YOUR ASSIGNMENT -> Reproduce the records below; each should match the original exactly.

[Transcribed page contents]
──────

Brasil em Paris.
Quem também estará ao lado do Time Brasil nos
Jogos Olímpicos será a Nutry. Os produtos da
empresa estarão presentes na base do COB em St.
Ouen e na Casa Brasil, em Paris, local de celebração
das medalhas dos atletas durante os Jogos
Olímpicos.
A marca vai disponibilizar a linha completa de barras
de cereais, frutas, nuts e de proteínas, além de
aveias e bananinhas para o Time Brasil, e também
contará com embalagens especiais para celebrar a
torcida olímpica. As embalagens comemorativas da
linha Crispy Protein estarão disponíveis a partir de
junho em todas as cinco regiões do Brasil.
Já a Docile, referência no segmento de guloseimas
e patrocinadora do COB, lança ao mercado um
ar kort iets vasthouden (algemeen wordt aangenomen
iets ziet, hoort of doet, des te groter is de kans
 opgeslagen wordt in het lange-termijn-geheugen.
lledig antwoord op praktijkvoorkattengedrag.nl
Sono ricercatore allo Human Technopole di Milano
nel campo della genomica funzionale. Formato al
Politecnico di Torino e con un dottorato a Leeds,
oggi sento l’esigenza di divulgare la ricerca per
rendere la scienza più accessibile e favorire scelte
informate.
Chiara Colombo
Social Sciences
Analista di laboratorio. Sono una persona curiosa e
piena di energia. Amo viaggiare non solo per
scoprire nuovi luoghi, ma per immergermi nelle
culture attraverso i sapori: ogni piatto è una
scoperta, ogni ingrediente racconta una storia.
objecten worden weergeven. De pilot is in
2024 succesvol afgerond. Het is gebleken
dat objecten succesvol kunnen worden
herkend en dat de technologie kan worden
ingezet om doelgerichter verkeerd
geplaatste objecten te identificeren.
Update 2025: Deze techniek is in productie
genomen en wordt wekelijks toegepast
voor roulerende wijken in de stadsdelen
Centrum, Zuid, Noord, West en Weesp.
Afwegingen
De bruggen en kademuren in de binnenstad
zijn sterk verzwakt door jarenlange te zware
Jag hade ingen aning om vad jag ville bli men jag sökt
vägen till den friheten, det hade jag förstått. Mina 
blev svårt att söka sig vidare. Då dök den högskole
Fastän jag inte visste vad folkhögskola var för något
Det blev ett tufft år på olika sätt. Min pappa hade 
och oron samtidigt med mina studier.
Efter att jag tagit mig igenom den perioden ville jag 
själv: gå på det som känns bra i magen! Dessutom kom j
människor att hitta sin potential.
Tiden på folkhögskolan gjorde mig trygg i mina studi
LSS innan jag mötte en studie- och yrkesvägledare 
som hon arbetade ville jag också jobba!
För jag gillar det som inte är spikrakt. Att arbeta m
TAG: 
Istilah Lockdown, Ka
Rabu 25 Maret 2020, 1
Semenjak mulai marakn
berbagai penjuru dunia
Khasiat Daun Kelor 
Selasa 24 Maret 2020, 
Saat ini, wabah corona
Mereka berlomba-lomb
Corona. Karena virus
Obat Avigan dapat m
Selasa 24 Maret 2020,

──────

RESULT OF THIS TASK ->
Brasil em Paris.
Quem também estará ao lado do Time Brasil nos
Jogos Olímpicos será a Nutry. Os produtos da
empresa estarão presentes na base do COB em St.
Ouen e na Casa Brasil, em Paris, local de celebração
das medalhas dos atletas durante os Jogos
Olímpicos.
A marca vai disponibilizar a linha completa de barras
de cereais, frutas, nuts e de proteínas, além de
aveias e bananinhas para o Time Brasil, e também
contará com embalagens especiais para celebrar a
torcida olímpica. As embalagens comemorativas da
linha Crispy Protein estarão disponíveis a partir de
junho em todas as cinco regiões do Brasil.
Já a Docile, referência no segmento de guloseimas
e patrocinadora do COB, lança ao mercado um
ar kort iets vasthouden (algemeen wordt aangenomen
iets ziet, hoort of doet, des te groter is de kans
 opgeslagen wordt in het lange-termijn-geheugen.
lledig antwoord op praktijkvoorkattengedrag.nl
Sono ricercatore allo Human Technopole di Milano
nel campo della genomica funzionale. Formato al
Politecnico di Torino e con un dottorato a Leeds,
oggi sento l’esigenza di divulgare la ricerca per
rendere la scienza più accessibile e favorire scelte
informate.
Chiara Colombo
Social Sciences
Analista di laboratorio. Sono una persona curiosa e
piena di energia. Amo viaggiare non solo per
scoprire nuovi luoghi, ma per immergermi nelle
culture attraverso i sapori: ogni piatto è una
scoperta, ogni ingrediente racconta una storia.
objecten worden weergeven. De pilot is in
2024 succesvol afgerond. Het is gebleken
dat objecten succesvol kunnen worden
herkend en dat de technologie kan worden
ingezet om doelgerichter verkeerd
geplaatste objecten te identificeren.
Update 2025: Deze techniek is in productie
genomen en wordt wekelijks toegepast
voor roulerende wijken in de stadsdelen
Centrum, Zuid, Noord, West en Weesp.
Afwegingen
De bruggen en kademuren in de binnenstad
zijn sterk verzwakt door jarenlange te zware
Jag hade ingen aning om vad jag ville bli men jag sökt
vägen till den friheten, det hade jag förstått. Mina 
blev svårt att söka sig vidare. Då dök den högskole
Fastän jag inte visste vad folkhögskola var för något
Det blev ett tufft år på olika sätt. Min pappa hade 
och oron samtidigt med mina studier.
Efter att jag tagit mig igenom den perioden ville jag 
själv: gå på det som känns bra i magen! Dessutom kom j
människor att hitta sin potential.
Tiden på folkhögskolan gjorde mig trygg i mina studi
LSS innan jag mötte en studie- och yrkesvägledare 
som hon arbetade ville jag också jobba!
För jag gillar det som inte är spikrakt. Att arbeta m
TAG: 
Istilah Lockdown, Ka
Rabu 25 Maret 2020, 1
Semenjak mulai marakn
berbagai penjuru dunia
Khasiat Daun Kelor 
Selasa 24 Maret 2020, 
Saat ini, wabah corona
Mereka berlomba-lomb
Corona. Karena virus
Obat Avigan dapat m
Selasa 24 Maret 2020,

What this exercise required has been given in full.